(Page-level text extractions)
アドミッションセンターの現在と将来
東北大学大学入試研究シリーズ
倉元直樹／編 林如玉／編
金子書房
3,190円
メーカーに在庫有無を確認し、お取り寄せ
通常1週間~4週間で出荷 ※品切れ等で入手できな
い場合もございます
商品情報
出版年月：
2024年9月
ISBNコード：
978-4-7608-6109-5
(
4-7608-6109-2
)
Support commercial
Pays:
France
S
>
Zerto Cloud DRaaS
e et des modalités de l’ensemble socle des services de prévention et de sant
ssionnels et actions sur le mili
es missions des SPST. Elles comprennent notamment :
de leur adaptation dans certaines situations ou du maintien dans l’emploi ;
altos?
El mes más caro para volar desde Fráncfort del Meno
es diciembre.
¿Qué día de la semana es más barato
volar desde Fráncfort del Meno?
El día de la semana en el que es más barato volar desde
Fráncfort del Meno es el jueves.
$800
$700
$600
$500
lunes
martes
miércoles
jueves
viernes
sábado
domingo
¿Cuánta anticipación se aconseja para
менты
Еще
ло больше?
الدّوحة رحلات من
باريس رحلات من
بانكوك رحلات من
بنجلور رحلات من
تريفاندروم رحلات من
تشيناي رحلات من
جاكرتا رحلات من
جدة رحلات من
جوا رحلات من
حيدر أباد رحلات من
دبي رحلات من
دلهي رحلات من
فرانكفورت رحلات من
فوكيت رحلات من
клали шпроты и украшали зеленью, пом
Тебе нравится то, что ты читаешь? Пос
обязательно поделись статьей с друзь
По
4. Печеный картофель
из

* * *

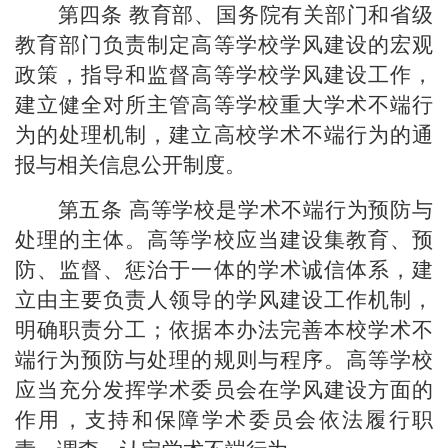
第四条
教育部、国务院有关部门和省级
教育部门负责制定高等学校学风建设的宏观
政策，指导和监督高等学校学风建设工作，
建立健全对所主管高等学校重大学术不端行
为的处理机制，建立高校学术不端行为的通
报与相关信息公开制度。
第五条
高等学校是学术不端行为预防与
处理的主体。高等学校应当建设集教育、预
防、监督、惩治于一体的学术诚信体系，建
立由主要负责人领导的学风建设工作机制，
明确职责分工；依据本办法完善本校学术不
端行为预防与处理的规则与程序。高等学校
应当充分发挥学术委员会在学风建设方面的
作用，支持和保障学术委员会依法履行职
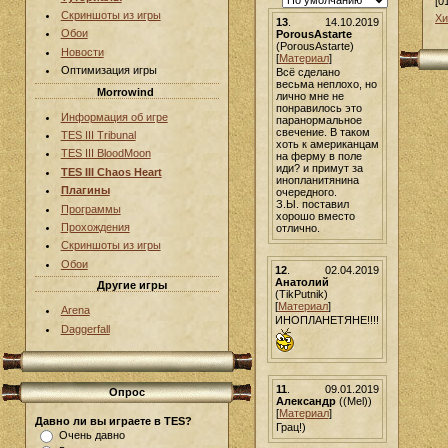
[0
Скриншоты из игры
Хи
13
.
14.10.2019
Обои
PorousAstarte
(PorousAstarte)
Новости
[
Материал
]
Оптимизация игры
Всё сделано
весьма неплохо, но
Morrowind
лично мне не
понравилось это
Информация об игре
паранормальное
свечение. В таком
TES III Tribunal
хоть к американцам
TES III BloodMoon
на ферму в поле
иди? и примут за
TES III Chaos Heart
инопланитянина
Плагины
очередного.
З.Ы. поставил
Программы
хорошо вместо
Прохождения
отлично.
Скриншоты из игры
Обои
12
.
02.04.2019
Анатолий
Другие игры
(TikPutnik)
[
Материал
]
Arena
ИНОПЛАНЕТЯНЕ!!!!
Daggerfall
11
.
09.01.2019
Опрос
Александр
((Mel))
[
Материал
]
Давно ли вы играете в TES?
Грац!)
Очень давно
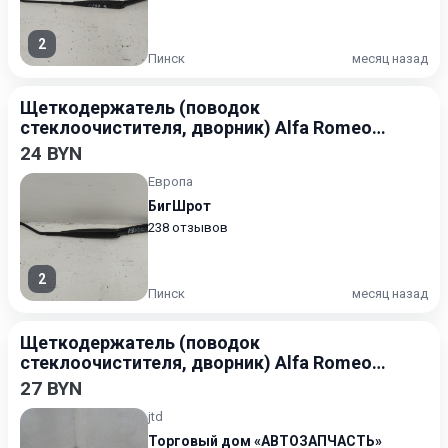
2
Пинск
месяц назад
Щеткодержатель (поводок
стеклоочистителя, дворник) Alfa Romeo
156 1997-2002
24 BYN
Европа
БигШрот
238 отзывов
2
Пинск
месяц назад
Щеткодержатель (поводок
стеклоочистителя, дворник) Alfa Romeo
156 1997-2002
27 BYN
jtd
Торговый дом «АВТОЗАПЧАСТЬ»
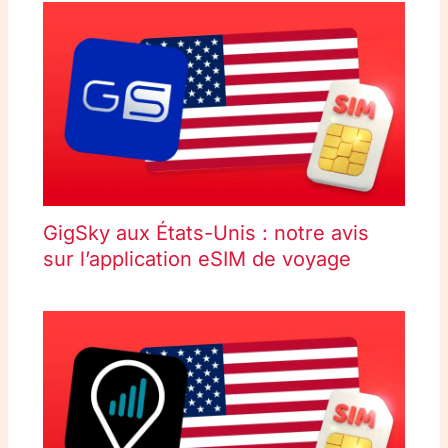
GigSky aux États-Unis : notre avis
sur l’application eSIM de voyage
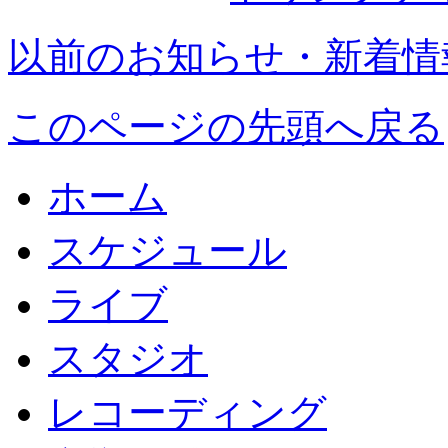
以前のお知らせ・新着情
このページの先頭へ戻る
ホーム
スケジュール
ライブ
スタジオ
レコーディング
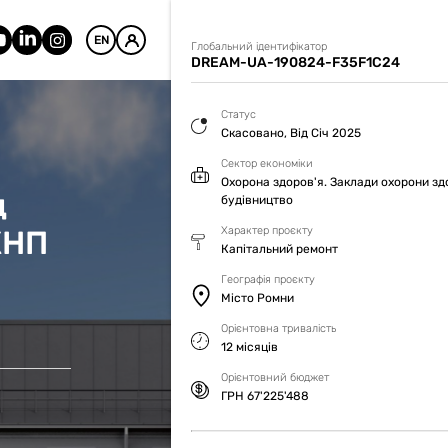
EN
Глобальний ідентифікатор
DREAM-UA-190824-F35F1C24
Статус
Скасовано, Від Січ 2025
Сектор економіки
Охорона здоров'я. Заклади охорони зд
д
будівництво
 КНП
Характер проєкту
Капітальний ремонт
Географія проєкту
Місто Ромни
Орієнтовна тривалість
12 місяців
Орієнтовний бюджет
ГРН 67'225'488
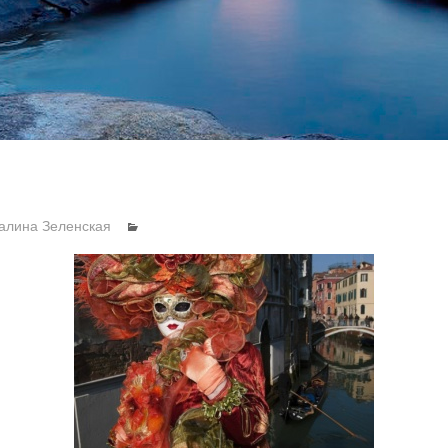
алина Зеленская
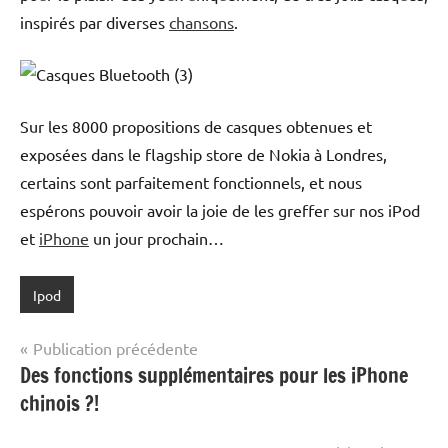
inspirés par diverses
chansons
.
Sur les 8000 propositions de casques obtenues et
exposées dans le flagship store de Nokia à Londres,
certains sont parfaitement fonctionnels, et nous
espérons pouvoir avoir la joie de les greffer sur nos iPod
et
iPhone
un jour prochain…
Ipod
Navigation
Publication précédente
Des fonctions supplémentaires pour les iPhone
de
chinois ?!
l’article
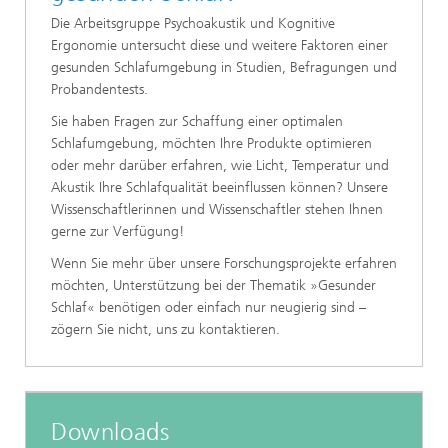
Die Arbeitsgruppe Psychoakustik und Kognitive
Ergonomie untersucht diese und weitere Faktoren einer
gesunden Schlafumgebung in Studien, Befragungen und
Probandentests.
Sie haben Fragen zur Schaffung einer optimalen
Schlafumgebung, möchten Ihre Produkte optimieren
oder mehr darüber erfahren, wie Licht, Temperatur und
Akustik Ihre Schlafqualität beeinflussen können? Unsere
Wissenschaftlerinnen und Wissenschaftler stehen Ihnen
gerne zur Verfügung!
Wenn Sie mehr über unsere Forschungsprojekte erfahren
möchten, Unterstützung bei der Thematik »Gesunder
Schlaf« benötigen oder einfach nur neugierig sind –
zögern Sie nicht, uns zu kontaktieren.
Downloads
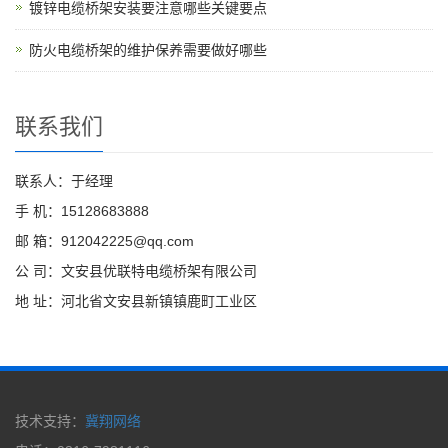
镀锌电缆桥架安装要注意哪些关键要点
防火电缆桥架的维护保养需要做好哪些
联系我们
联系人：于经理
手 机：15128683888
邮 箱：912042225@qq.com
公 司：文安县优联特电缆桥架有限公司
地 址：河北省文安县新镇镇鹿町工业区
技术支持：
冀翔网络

* * *

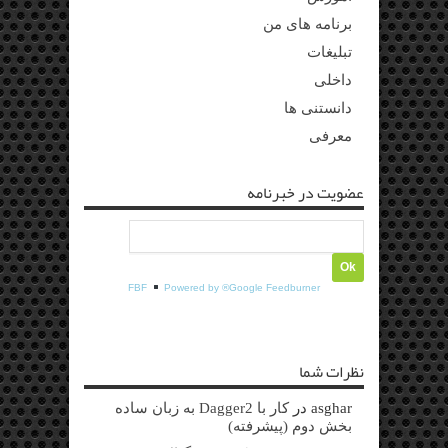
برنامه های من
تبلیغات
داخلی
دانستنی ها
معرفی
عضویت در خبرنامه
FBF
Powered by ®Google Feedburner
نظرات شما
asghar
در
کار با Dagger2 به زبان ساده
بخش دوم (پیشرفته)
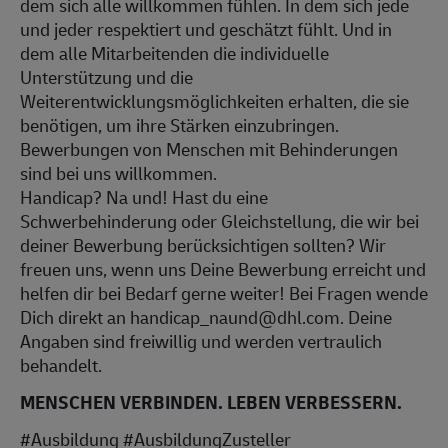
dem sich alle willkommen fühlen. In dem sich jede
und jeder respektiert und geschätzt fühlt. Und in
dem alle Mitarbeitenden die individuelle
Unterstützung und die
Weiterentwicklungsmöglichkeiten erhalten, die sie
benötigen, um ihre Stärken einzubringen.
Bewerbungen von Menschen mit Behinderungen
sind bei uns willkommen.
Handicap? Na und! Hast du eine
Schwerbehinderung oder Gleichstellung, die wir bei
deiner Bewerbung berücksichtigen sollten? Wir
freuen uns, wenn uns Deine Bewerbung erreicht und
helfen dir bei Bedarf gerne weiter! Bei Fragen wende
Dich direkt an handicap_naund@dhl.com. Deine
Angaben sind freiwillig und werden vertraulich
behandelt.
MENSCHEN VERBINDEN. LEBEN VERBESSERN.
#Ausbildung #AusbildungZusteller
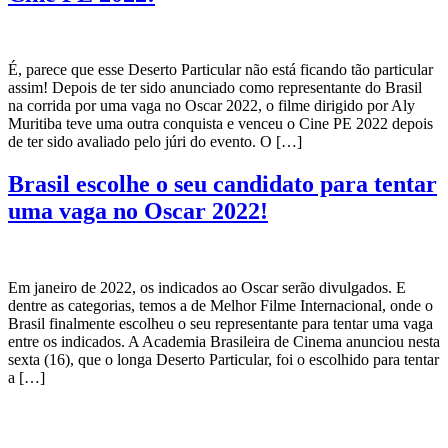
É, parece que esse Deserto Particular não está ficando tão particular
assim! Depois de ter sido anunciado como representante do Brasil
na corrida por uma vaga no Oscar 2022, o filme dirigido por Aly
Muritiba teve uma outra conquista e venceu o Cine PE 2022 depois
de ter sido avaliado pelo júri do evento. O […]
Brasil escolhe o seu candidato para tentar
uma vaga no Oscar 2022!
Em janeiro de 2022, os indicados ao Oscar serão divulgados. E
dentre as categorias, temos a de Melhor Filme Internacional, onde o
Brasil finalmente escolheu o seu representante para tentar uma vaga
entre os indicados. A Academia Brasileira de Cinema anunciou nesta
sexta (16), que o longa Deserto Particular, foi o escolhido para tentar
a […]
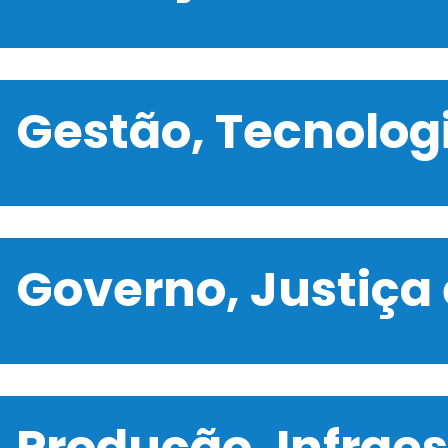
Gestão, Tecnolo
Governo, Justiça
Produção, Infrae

▶ [Problem statement]: Here the job is to copy the stretch of records from the line containing "Другие игры" through the line containing "Publication précédente", word for word. Leave every picture out.

▶ [Result]:
Другие игры
(TikPutnik)
[
Материал
]
Arena
ИНОПЛАНЕТЯНЕ!!!!
Daggerfall
11
.
09.01.2019
Опрос
Александр
((Mel))
[
Материал
]
Давно ли вы играете в TES?
Грац!)
Очень давно
2
Пинск
месяц назад
Щеткодержатель (поводок
стеклоочистителя, дворник) Alfa Romeo
156 1997-2002
24 BYN
Европа
БигШрот
238 отзывов
2
Пинск
месяц назад
Щеткодержатель (поводок
стеклоочистителя, дворник) Alfa Romeo
156 1997-2002
27 BYN
jtd
Торговый дом «АВТОЗАПЧАСТЬ»
GigSky aux États-Unis : notre avis
sur l’application eSIM de voyage
以前のお知らせ・新着情
このページの先頭へ戻る
ホーム
スケジュール
ライブ
スタジオ
レコーディング
EN
Глобальний ідентифікатор
DREAM-UA-190824-F35F1C24
Статус
Скасовано, Від Січ 2025
Сектор економіки
Охорона здоров'я. Заклади охорони зд
д
будівництво
 КНП
Характер проєкту
Капітальний ремонт
Географія проєкту
Місто Ромни
Орієнтовна тривалість
12 місяців
Орієнтовний бюджет
ГРН 67'225'488
алина Зеленская
inspirés par diverses
chansons
.
Sur les 8000 propositions de casques obtenues et
exposées dans le flagship store de Nokia à Londres,
certains sont parfaitement fonctionnels, et nous
espérons pouvoir avoir la joie de les greffer sur nos iPod
et
iPhone
un jour prochain…
Ipod
Navigation
Publication précédente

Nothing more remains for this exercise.